If you are interested in approaching your organization about improving family leave and/or flexible schedule policies, here are five steps that will help you make an effective case.

1. Collect Data in Your Workplace

Understand everything about your existing policies, and if people have taken leave before or arranged flexible schedules, collect data on employee experiences. Circulating a survey to your co-workers to find out what worked, what didn’t, and what they’d like to change will help you understand the specific needs at your organization.

 

2. Research the Competition

Doing competitive research on what kinds of policies other organizations offer can provide a great template for what to seek from your employer, and such research can be a nudge if competitors are doing a better job. Don’t limit yourself to just news organizations in your area— include companies outside your industry that compete for talent. The best available resource on this is fairygodboss.com.

 

3. Find Allies

Look around your organization for people who want to advocate for this cause, especially people with authority. There is “safety in numbers” and if many employees get behind an effort for better family leave, it can show the leadership that it’s a larger issue rather than just a concern of one or two people.

4. Make a Business Case

As extensively detailed in “Where Are the Mothers?,” paid family leave can lead to higher employee retention rates, and save organizations money in the long run. Plenty of data exists to effectively make the case that better policies are a smart business decision, rather than just an act of altruism.

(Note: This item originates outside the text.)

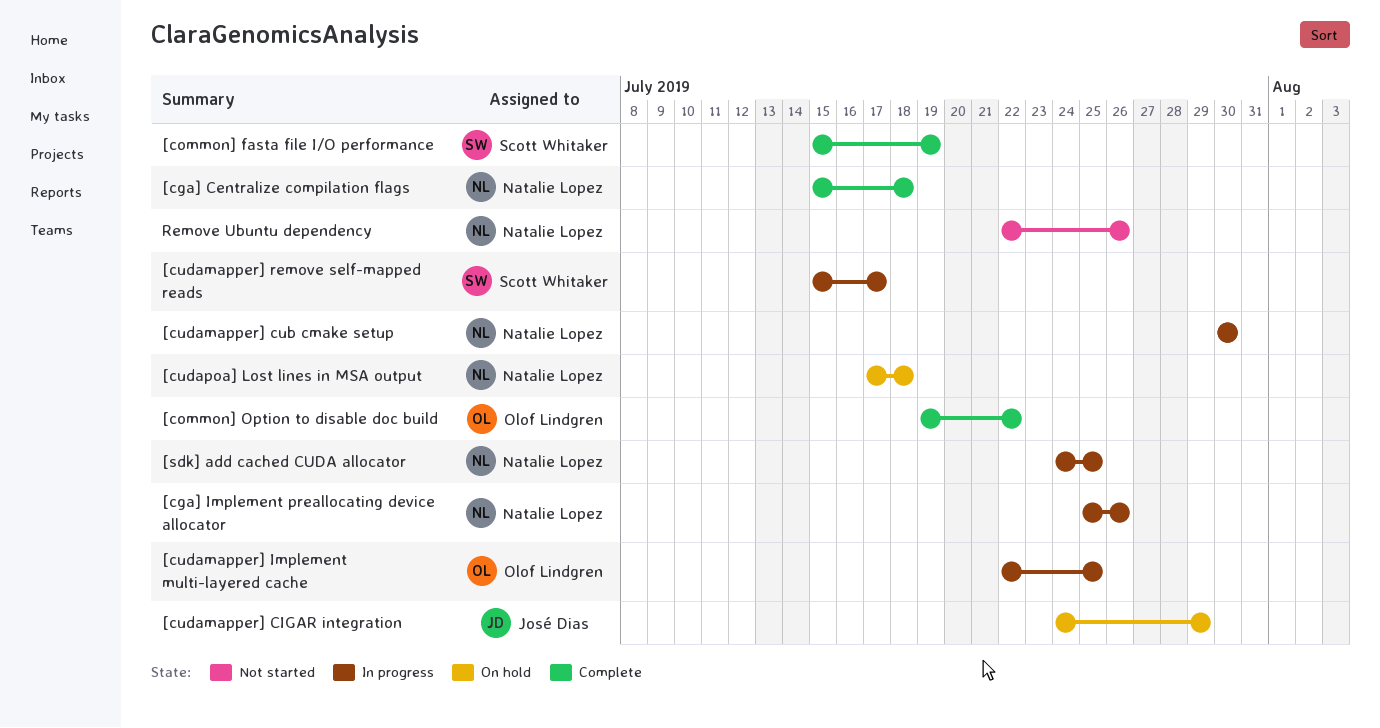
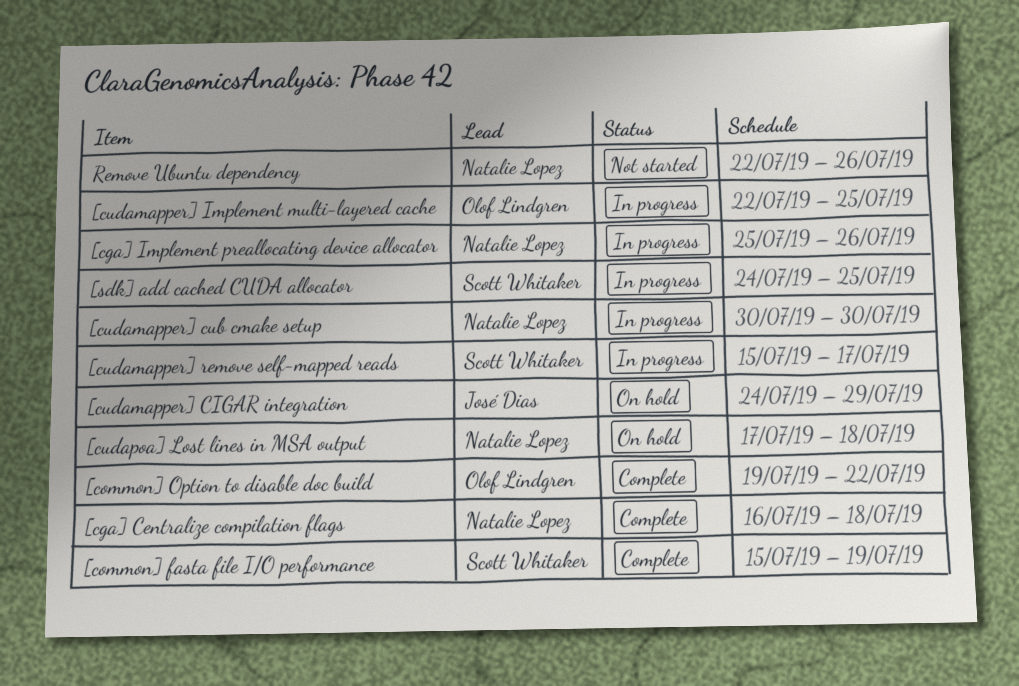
[cga] Centralize compilation flags, start: Jul 15 -> Jul 16
[sdk] add cached CUDA allocator, owner: Natalie Lopez -> Scott Whitaker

5. Be Specific in Your Requests

The more you put forth concrete well-researched proposals with well-reasoned arguments, the easier it is for leaders to sign off on your ideas.  For example, ask for “extension of leave to 16 weeks at full pay,” rather than “a more generous policy.”

Whenever possible, avoid negotiating individually for better deals, while subpar policies are kept on the books. This reinforces the idea that adequate family leave is a “perk” given to valuable employees only. Aim to formalize changes that bring everyone along.